### What to do
1) From the Iso H profile, reproduce verbatim the passage starting at "Finnish rap musician" and ending at "rap band Fintelligens.".
2) List every occupation that the Iso H profile gives for him.

### Document excerpt
########

Background information
- Also known as: Iso H, Hoo
- Born: Carl Henrik Rosenberg 11 January 1979 (age 47) Helsinki, Finland
- Genres: Hip hop
- Occupations: Rapper; singer; record producer; entrepreneur;
- Years active: 1997–present
- Label: Rähinä Records
- Website: www.rahina.com/artistit/iso-h

= Iso H =

Finnish rap musician

Iso H (real name: Carl Henrik Rosenberg), born 11 January 1979 in Helsinki, is a Finnish rapper. Together with his colleague Elastinen, he formed the Finnish rap band Fintelligens.

== Imprisonment ==
On 30 June 2005, Iso H was sentenced to six and a half months in prison for refusing to enlist in the Finnish defence force or equivalent civilian service. He started serving his sentence on 20 March 2006 in a labour prison in Helsinki. He was released on 4 October 2006.

########

### Dataset records
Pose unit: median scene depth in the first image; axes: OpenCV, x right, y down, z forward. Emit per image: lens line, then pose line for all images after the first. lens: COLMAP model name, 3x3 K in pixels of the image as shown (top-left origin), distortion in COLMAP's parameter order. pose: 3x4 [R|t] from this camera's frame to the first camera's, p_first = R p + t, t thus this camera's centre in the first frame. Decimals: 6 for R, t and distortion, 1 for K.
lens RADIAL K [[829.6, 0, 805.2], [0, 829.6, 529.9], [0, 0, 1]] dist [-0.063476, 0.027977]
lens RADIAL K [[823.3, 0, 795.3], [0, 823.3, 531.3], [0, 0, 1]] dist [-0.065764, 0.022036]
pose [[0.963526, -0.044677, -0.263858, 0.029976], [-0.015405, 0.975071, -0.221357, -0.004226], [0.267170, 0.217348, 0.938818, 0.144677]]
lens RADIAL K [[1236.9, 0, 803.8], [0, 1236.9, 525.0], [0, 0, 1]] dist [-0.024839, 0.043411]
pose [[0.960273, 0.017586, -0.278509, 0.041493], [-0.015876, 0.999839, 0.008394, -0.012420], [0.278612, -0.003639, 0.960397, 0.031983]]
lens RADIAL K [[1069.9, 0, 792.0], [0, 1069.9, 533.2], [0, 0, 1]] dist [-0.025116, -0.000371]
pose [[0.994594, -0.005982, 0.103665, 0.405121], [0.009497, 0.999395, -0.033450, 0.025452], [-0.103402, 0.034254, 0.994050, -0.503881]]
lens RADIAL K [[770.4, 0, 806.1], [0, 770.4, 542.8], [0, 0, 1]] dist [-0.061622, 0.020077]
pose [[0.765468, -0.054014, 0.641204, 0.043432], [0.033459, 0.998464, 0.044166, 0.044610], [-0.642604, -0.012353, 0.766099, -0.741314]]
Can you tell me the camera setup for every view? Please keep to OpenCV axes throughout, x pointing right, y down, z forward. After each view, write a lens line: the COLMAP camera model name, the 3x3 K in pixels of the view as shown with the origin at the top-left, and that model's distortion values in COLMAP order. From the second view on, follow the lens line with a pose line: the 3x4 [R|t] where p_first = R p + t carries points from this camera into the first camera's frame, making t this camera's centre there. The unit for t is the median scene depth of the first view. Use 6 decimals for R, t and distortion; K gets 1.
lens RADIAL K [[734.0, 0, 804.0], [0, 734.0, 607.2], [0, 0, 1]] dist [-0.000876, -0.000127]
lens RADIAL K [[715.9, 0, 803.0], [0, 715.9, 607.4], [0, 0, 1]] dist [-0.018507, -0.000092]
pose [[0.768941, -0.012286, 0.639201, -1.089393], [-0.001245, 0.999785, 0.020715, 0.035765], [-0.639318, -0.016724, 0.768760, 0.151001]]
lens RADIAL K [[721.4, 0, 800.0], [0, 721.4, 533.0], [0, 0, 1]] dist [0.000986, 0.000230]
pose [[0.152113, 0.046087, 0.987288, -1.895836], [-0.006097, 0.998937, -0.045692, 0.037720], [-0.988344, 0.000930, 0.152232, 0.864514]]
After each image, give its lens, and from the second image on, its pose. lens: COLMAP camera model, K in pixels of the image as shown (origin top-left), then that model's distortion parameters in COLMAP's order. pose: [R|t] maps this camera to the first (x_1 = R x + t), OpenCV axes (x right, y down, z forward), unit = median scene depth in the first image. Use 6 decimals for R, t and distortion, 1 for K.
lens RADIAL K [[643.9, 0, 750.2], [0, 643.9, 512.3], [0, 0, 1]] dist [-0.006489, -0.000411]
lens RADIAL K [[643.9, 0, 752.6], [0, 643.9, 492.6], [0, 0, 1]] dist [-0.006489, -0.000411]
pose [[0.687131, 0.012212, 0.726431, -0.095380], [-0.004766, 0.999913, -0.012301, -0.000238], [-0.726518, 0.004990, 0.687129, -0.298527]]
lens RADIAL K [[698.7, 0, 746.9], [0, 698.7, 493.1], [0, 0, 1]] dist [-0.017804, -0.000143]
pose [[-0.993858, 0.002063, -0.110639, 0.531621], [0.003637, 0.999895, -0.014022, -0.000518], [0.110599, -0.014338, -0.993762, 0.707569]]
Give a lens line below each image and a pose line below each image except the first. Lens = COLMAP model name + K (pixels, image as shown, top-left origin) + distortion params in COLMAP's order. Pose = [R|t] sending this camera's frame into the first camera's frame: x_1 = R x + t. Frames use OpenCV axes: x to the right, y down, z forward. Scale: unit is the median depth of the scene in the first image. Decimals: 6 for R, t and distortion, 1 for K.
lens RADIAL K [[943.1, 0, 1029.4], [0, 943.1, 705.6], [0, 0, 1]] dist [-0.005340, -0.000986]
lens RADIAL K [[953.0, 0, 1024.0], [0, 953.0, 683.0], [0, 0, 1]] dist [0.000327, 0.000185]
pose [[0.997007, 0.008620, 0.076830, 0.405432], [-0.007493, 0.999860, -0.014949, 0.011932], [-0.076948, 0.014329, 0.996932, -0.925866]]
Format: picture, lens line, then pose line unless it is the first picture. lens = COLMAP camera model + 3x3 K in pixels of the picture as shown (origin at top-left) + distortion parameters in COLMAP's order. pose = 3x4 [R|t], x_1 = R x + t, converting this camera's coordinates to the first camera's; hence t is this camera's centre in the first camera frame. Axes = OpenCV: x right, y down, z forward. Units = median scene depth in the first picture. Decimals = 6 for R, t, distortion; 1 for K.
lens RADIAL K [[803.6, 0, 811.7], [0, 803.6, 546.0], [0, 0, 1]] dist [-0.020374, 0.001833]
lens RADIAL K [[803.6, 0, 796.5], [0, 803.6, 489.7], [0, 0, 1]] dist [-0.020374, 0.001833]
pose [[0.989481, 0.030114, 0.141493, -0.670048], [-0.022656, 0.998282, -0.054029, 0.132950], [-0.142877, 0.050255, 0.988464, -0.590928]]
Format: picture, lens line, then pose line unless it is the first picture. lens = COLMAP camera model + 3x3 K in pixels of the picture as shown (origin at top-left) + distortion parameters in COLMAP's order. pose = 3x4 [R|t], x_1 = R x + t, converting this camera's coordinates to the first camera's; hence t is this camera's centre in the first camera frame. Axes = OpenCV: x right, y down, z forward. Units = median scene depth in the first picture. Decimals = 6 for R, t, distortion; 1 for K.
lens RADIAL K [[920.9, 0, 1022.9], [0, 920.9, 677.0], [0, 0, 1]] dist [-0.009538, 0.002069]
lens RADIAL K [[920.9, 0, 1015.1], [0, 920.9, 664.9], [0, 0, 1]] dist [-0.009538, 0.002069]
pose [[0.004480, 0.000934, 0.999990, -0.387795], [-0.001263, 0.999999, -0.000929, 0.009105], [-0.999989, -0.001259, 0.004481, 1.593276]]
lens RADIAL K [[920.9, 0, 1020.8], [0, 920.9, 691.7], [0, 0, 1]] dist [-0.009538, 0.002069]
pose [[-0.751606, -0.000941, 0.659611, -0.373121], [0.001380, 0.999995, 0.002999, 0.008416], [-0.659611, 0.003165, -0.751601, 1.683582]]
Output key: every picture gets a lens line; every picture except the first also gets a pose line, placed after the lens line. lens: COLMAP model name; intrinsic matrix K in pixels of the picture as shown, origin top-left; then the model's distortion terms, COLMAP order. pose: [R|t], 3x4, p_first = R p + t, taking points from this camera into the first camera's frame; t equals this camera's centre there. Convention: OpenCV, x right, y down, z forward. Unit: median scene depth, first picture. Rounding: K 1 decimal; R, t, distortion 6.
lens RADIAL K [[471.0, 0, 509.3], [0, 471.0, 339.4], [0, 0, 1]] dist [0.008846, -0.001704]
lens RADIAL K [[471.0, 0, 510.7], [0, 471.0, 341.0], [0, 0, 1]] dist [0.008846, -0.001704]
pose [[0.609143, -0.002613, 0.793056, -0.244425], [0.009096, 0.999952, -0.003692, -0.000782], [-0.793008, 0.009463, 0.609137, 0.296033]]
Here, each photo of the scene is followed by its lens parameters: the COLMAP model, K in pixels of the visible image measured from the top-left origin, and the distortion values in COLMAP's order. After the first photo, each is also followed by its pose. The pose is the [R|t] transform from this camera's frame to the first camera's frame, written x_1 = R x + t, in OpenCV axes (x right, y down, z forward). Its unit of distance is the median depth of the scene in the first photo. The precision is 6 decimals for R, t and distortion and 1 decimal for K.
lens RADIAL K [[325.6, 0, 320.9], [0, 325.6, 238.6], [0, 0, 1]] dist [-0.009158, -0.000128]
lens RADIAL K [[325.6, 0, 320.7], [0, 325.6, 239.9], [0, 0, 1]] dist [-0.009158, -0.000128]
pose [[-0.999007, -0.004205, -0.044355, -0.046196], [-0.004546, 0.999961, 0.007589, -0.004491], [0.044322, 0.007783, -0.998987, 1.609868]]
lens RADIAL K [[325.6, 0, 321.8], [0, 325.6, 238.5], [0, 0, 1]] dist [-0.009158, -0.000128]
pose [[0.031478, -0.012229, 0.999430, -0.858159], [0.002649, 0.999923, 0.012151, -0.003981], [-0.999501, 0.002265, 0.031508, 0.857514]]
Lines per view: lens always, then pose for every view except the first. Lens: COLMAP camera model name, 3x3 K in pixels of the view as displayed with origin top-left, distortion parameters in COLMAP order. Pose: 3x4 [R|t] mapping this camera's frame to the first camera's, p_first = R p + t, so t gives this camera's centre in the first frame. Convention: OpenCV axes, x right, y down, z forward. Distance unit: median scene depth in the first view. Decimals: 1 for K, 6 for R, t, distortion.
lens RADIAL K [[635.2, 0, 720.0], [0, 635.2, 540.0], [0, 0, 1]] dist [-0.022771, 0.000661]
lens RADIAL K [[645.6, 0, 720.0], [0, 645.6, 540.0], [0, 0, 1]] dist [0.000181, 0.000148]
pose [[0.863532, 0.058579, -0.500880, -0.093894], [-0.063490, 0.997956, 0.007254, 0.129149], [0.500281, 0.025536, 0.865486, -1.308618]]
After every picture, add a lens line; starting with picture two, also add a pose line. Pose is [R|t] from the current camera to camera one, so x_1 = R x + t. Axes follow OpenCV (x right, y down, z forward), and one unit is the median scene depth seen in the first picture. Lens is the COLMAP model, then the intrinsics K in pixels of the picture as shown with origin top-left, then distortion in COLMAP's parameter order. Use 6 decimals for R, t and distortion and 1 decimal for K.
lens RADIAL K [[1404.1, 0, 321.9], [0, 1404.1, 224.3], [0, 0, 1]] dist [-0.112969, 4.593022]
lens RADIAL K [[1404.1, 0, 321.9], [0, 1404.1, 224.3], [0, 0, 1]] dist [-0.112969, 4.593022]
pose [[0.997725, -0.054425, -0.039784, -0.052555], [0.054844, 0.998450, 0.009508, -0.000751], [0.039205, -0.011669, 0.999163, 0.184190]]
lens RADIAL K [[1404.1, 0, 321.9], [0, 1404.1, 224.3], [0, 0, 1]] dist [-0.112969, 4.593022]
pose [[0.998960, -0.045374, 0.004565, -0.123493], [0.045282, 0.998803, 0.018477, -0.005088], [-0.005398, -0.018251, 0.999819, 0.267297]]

########

### Answers for each item
1)
Finnish rap musician

Iso H (real name: Carl Henrik Rosenberg), born 11 January 1979 in Helsinki, is a Finnish rapper. Together with his colleague Elastinen, he formed the Finnish rap band Fintelligens.

2)
- Rapper
- Singer
- Record producer
- Entrepreneur